This body of glass work has been developed since 2004. Made to contemplate the global impact of each disease, the artworks were created as alternative representations of viruses to the artificially colored imagery we receive through the media. In fact, viruses have no color as they are smaller than the wavelength of light. By extracting the color from the imagery and creating jewel like beautiful sculptures in glass, a complex tension has arisen between the artworks’ beauty and what they represent.
His transparent and colorless glassworks consider how the artificial colouring of scientific microbiological imagery, affects our understanding of these phenomena. See these examples of HIV imagery. If some images are colored for scientific purposes, and others altered simply for aesthetic reasons, how can a viewer tell the difference? How many people believe viruses are brightly colored? Are there any colour conventions and what kind of ‘presence’ do pseudocolored images have that ‘naturally’ colored specimens don’t? How does the choice of different colors affect their reception?

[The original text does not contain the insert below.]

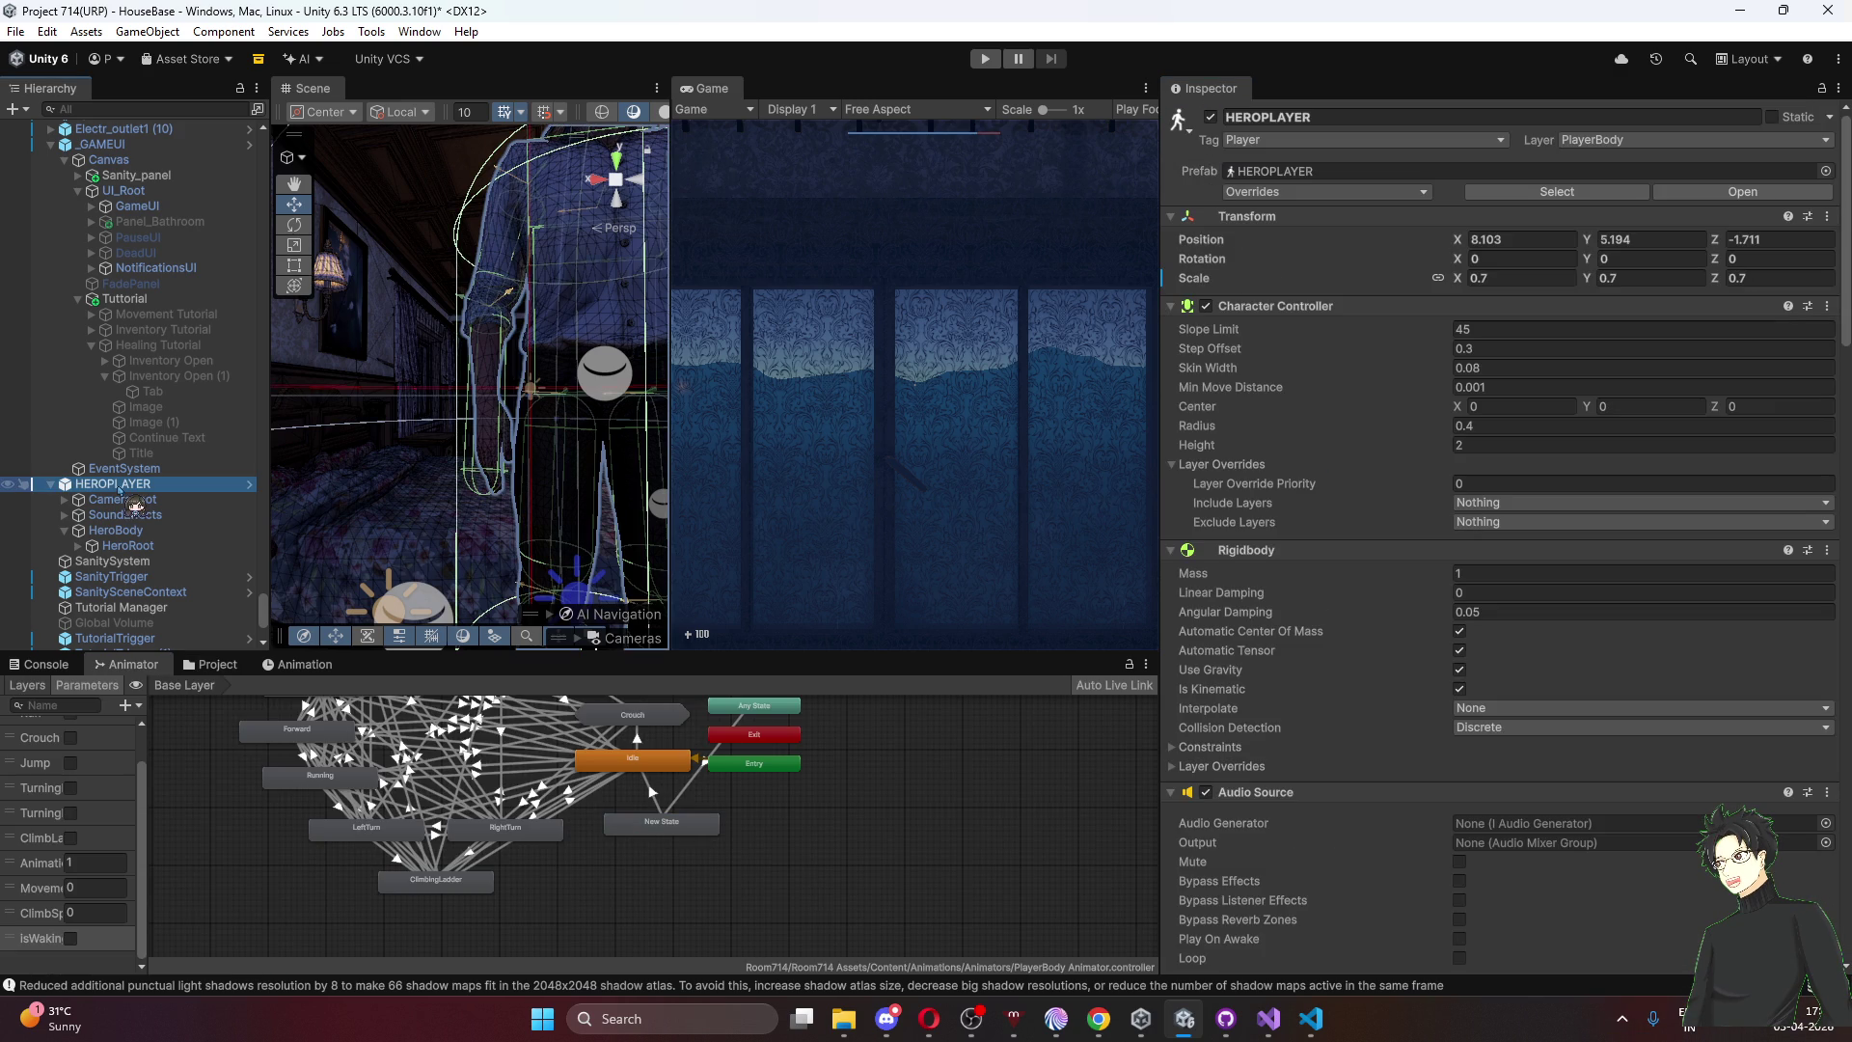
Open the HEROPLAYER prefab for editing and frame it in the scene
right_click(106, 483)
key("Escape")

Photographs of Jerram’s glass artworks are now used widely in medical journals, text books and media stories and are seen as useful representations of virology within the scientific community. His work has been presented in The Lancet, the British Medical Journal and on the front cover of Nature Magazine.
The sculptures are designed in consultation with virologists from the University of Bristol, using a combination of different scientific photographs and models. They are made in collaboration with glassblowers Kim George, Brian Jones and Norman Veitch.